The reported relative performance of countries must, however, be interpreted in light of changes to the reporting rules of the OECD Development Assistance Committee (DAC), which has changed its rules (under an initiative with the mind-numbing name of ‘Total Official Support for Sustainable Development’ or TOSSD)  to count as aid things which had not been fully counted as such before, including expenditures on refugees resettlement within the donor country, climate change related international-transfers, and support for private companies in the recipient country – often linked to donor countries’ companies and economic interests.   To be fair, the new rules appear to have also included a shift toward counting only the ‘concessional’ component of loans as opposed to their whole  face value.  Although the total impact of these changes are hard to make sense of without a forensic examination, it seems likely that the large shifts observed reflect real changes and not merely reclassification.  There is also the longstanding and continuing problem of a very large share of aid budgets often disappearing into staff salaries and so called technical assistance (frequently, fees pocketed by expensive donor country consultants) and of the existence of a gap between publicized commitments and sometimes paltry actual disbursements.

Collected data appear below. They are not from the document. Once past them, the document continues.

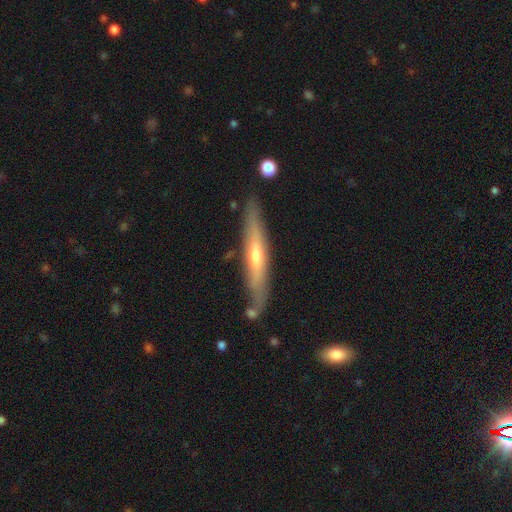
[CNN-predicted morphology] This appears to be a featured or disk galaxy (58%) viewed edge-on (88%) with a rounded central bulge (71%). Merging: none (80%).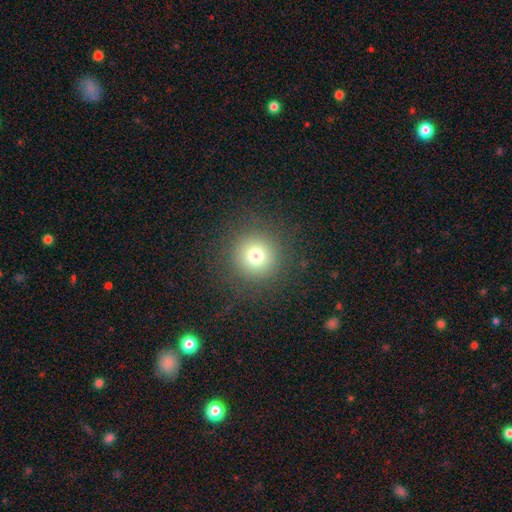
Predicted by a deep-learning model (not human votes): Smooth or featured? Predicted: smooth (p=0.75). How rounded? Predicted: round (p=0.95). Merging? Predicted: none (p=0.88).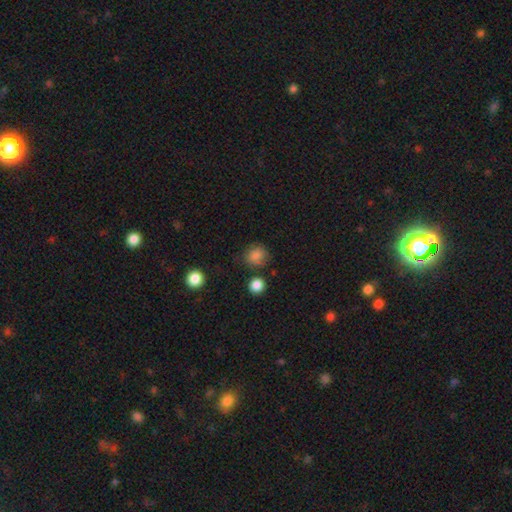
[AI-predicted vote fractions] A smooth galaxy with no disk features (81%) that is round (76%).

Vote fractions:
- Smooth or featured? smooth: 81% / star or artifact: 11% / featured or disk: 7%
- How rounded? round: 76% / in between: 23% / cigar-shaped: 1%
- Merging? none: 75% / minor disturbance: 15% / major disturbance: 5% / merger: 5%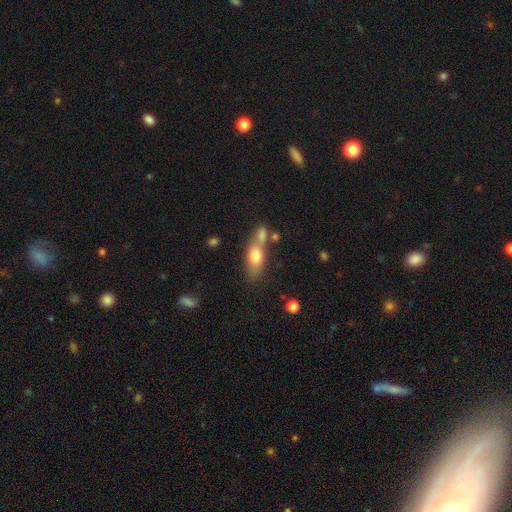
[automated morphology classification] type=smooth (73%); roundness=in between (75%); merging=none (43%).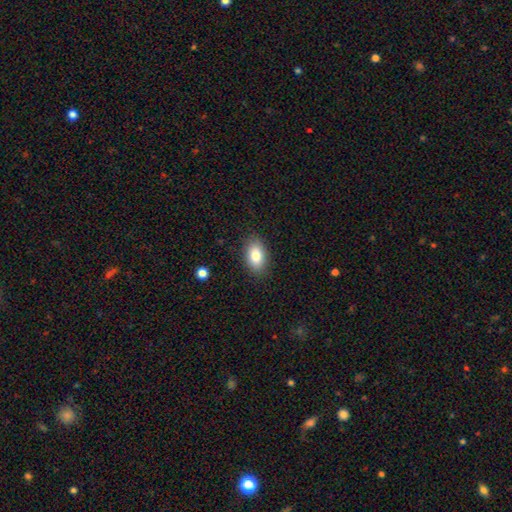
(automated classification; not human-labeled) smooth 83%, featured or disk 9%, star or artifact 8%. Down the decision tree: how rounded — in between (90%); merging — none (86%).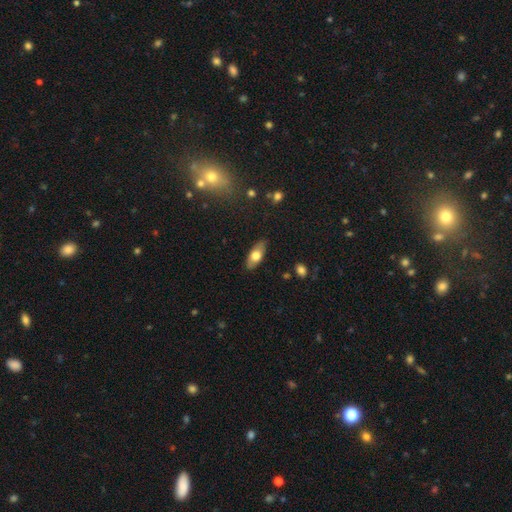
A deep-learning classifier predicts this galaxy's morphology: A smooth galaxy with no disk features (67%) that is in between round and cigar-shaped (82%).

Vote fractions:
- Smooth or featured? smooth: 67% / featured or disk: 27% / star or artifact: 6%
- How rounded? in between: 82% / cigar-shaped: 14% / round: 3%
- Merging? none: 85% / minor disturbance: 12% / major disturbance: 2% / merger: 1%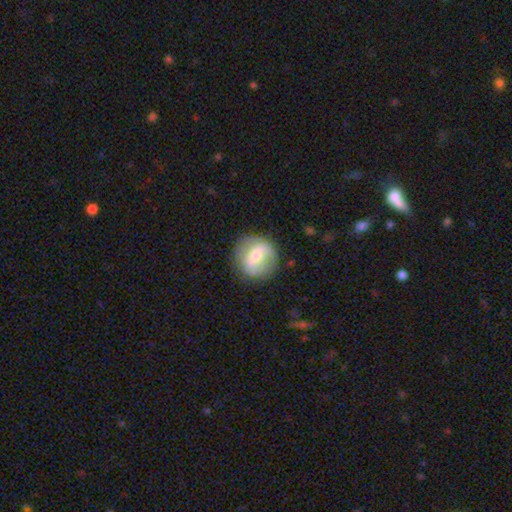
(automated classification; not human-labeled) Q: Smooth or featured?
A: smooth (52%); runner-up: featured or disk (41%)
Q: How rounded?
A: round (90%); runner-up: in between (9%)
Q: Merging?
A: none (78%); runner-up: minor disturbance (14%)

A few days ago, President Uhuru Kenyatta of Kenya called on African countries to give up on aid, despite the fact that Kenya is itself a sizable aid recipient and many African countries are far more reliant on aid than Kenya.  There have been similar moves in India in recent years, seemingly based in large measure on reasons of national prestige, even as it and other countries have emerged as ‘new donors‘.   I am not one of those who believes that aid is worthless or even harmful but on the contrary think that it can be used well over the long-term as one resource among many. As a result, although I understand these political motivations,  I find this attitude hard to square with the claim of governments to represent the real needs and aspirations of people in their countries, even if the aid amounts involved are indeed in certain countries ‘peanuts‘, (partly because of enormous and seemingly arbitrary but often politically motivated differences in per-capita aid allocation across countries).  The countries involved may have extraordinary technological competences and a growing economic role but that does not change the facts of remaining mass poverty (even according to conservative estimates) or of giant international income differences which are still increasing in absolute terms and only a little reduced in relative terms.  There are also questions of historical and contemporary injustice which make North-to-South resource flows (which may not in any case make up for simultaneous legal and illegal south to north resource flows) a means of recognizing the complex bonds of mutual obligation, so that they cannot be viewed merely as a gift. A process of development rooted within a country’s own growing competences which can sustain the conditions of good lives and livelihoods is ultimately necessary. Aid is at most support or supplement, and never solution, but aid bashing is a misleading distraction.

One is reminded of the joke told under existing communism that ‘they pretend to pay us and we pretend to work’.   Here, as often as not, we pretend to give it and they pretend to have no use for it.    It would be nice to give up the pretence — some day.